**Text section:**

"Excuse me?" I said.
He continued to glance down at his pyramid of ruby orbs. I waited the obligatory two seconds. Then I assumed my salutation had not registered over the din of Muzak and automated spray nozzles.
"I'm really sorry to bother you," I continued, dialing up the volume and lurching a step closer. "I just had a quick question about –"
"– I heard you," he said gruffly, sounding more like a carjacker than a grown man in an apron. "What?"
Given his surly tone and the fact eye contact had still not been established, I concluded he was having a Bad Day. Who knows, maybe his girlfriend left him that morning. Maybe he was passed over for a deli promotion. Maybe he really hates fruits labelled "Red Delicious."
"Oh, I'm sorry," I said, glossing over his rudeness. "Is there someone who could help me with patio furniture?"
The outdoor living display, it should be noted, was about three celery stalks away from where we were standing. But he winced as if I had just said, "Excuse me? Could you carry me to the bakery on your shoulders? Then I'd like to harvest your organs."
Finally he looked up, through me and past the surprisingly affordable mint-coloured furniture that had prompted this awkward exchange. He pointed toward the other end of the alleged superstore and said: "Go ask at customer service."
When I arrived there, an elderly couple were in the midst of a complaint. Apparently, the store was selling expired cottage cheese. The man calmly said he had flagged this folly a week ago, but to no avail, since the outdated tubs were still beckoning dangerously from dairy shelves.
He wanted to speak to the store manager. Now.
Soon, I approached the counter. There were three young clerks, two female and one male; they had a combined age less than some of the nearby blocks of cheddar.

**Action item:**
Quote the grocery store story between "When I arrived" and "blocks of cheddar.", inclusive. Rely only on the grocery store story, not on the records.

**Extracted entries:**

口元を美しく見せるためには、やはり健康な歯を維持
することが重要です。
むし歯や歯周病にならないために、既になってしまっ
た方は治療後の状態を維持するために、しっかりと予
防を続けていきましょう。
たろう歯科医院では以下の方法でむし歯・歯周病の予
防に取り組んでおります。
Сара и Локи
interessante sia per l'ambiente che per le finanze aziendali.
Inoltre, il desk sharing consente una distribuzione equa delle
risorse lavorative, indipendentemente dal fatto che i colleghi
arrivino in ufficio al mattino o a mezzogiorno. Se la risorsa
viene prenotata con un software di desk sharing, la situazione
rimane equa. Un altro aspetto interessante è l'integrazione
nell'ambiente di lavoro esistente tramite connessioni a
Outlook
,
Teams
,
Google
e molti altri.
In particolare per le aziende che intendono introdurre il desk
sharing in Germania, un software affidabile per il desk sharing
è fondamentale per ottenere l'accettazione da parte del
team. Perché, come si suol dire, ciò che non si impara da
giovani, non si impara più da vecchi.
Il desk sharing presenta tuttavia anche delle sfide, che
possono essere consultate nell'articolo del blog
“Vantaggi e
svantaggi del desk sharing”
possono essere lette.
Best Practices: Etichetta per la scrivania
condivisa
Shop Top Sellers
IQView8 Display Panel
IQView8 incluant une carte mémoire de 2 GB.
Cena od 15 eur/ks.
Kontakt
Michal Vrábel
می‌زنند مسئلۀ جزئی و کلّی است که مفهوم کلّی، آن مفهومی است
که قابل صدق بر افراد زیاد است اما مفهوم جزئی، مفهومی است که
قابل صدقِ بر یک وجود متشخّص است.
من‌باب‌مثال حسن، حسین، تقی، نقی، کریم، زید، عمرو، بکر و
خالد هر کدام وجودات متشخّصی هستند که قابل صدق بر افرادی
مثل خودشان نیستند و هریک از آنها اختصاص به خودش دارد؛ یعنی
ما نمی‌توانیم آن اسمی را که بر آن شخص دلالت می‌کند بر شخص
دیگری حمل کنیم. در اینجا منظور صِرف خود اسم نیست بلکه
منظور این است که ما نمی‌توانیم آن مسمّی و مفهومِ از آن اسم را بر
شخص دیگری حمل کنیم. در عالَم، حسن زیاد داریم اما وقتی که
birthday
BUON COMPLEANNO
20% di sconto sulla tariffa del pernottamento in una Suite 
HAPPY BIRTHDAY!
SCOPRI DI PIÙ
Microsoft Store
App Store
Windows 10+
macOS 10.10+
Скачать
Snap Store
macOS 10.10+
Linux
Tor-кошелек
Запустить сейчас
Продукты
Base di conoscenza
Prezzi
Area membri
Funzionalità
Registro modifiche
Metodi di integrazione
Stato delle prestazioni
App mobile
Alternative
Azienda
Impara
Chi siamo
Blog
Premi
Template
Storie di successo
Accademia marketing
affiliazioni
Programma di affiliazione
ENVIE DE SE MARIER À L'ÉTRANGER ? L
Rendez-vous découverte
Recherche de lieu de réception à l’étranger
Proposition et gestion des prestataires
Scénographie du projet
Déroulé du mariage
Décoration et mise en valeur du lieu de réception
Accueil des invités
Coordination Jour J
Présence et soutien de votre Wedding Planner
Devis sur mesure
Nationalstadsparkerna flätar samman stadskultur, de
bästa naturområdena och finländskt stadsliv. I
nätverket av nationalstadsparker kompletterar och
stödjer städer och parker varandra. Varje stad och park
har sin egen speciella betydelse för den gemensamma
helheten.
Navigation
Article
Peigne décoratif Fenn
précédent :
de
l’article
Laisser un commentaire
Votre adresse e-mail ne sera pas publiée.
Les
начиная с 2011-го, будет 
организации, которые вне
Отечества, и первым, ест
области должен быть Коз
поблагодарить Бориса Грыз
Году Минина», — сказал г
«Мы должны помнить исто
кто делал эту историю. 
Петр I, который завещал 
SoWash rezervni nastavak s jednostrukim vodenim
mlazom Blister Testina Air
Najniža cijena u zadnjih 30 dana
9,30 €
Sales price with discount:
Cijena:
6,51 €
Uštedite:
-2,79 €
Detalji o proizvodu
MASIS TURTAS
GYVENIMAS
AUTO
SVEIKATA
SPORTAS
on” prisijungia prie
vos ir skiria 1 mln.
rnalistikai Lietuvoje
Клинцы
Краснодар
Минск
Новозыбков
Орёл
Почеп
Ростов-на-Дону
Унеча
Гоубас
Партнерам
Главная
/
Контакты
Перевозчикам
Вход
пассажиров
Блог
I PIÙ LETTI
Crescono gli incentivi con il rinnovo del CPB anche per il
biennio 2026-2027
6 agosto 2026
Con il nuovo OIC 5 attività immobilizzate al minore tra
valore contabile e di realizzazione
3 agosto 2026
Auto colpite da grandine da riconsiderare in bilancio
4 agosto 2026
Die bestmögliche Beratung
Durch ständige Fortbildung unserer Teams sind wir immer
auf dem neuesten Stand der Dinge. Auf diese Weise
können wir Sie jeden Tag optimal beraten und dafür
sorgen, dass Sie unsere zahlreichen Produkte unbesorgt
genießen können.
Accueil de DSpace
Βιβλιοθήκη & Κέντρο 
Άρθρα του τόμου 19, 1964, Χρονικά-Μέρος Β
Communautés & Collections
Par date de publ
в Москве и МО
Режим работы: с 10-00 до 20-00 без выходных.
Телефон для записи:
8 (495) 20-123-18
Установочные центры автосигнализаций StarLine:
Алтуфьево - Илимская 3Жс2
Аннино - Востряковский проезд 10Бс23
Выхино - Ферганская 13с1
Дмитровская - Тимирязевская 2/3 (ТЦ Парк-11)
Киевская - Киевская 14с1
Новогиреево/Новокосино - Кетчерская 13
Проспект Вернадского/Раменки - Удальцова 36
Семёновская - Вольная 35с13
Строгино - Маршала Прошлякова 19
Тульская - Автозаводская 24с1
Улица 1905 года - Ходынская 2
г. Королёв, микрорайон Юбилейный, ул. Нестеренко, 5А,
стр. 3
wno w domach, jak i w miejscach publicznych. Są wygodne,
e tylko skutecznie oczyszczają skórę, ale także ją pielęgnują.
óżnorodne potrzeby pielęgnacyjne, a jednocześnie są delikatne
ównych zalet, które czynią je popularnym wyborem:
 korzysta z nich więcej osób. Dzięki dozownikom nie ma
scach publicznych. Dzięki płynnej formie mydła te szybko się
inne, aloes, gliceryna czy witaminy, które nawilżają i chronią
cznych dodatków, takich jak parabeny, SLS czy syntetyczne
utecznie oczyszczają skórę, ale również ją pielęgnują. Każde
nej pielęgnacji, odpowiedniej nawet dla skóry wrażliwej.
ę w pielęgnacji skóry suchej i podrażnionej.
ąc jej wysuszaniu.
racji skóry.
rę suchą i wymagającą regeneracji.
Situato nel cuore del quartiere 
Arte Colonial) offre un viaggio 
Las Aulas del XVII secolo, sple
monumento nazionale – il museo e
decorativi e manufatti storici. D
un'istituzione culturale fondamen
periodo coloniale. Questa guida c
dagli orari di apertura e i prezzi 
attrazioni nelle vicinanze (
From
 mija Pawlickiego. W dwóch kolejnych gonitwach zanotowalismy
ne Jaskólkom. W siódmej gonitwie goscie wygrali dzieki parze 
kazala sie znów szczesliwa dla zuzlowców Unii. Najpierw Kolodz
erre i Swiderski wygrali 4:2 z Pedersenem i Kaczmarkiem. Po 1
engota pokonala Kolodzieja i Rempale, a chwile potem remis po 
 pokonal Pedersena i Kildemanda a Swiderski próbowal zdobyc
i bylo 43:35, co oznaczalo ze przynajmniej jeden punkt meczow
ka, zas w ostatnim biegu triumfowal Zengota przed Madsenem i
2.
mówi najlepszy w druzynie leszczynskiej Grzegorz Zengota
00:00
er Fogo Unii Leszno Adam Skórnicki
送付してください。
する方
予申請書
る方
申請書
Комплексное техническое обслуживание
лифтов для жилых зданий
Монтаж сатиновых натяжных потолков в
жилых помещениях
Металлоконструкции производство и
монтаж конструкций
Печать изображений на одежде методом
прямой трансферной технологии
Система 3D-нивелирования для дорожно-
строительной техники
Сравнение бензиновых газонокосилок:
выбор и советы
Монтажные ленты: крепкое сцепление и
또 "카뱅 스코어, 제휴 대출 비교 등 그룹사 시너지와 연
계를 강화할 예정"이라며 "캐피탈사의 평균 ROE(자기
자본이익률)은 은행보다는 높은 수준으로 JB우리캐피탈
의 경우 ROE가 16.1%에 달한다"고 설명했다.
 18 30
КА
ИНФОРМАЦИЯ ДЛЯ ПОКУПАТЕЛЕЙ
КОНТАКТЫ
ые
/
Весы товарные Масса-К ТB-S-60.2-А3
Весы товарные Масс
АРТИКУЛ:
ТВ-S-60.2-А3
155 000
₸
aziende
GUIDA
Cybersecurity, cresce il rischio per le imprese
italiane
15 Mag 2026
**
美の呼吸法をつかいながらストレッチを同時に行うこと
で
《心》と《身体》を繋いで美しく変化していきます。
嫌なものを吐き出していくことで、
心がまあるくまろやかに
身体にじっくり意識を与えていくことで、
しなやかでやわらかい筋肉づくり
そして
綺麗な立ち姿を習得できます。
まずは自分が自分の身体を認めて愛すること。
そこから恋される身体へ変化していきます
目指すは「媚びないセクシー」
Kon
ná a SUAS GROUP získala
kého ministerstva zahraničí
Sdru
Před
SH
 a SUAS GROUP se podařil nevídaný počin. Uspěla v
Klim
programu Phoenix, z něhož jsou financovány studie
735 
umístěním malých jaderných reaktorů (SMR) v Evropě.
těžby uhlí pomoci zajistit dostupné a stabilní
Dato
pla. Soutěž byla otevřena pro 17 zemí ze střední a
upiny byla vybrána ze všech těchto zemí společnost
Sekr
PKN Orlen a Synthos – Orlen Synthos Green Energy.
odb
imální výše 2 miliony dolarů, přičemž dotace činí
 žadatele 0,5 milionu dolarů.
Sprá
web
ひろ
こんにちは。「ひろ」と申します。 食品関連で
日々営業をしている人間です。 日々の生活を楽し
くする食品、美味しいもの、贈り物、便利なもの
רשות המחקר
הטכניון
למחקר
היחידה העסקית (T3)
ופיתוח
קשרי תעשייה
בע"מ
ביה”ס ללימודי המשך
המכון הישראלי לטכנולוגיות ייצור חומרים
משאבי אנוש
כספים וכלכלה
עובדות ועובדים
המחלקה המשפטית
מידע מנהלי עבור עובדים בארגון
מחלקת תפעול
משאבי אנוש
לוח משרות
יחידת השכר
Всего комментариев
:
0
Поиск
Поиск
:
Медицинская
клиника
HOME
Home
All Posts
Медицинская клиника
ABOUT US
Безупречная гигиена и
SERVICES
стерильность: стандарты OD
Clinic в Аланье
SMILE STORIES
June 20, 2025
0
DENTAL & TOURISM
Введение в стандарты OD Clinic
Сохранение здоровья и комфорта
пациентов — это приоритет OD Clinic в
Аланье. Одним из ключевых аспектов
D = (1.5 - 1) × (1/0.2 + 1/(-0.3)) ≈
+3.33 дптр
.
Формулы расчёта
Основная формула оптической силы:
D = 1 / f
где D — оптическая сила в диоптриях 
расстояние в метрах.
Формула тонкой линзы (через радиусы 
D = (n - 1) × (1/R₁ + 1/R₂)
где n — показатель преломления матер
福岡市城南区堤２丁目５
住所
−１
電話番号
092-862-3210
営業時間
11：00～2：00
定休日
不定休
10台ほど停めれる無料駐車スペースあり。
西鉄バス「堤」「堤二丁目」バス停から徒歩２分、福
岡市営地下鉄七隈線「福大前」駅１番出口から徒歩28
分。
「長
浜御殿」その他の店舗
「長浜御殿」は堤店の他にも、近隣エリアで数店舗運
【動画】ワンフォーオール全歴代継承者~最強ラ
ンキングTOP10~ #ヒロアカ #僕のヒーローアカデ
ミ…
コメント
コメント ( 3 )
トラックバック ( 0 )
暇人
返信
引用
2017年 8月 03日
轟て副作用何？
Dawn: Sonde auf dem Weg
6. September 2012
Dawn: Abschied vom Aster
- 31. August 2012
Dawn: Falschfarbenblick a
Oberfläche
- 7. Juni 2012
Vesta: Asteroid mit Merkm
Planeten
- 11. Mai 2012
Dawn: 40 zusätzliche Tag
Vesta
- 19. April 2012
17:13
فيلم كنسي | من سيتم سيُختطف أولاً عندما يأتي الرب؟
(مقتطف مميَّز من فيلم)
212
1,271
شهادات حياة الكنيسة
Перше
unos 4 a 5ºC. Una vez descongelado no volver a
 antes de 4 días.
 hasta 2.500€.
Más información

**Result of this exercise:**
When I arrived there, an elderly couple were in the midst of a complaint. Apparently, the store was selling expired cottage cheese. The man calmly said he had flagged this folly a week ago, but to no avail, since the outdated tubs were still beckoning dangerously from dairy shelves.
He wanted to speak to the store manager. Now.
Soon, I approached the counter. There were three young clerks, two female and one male; they had a combined age less than some of the nearby blocks of cheddar.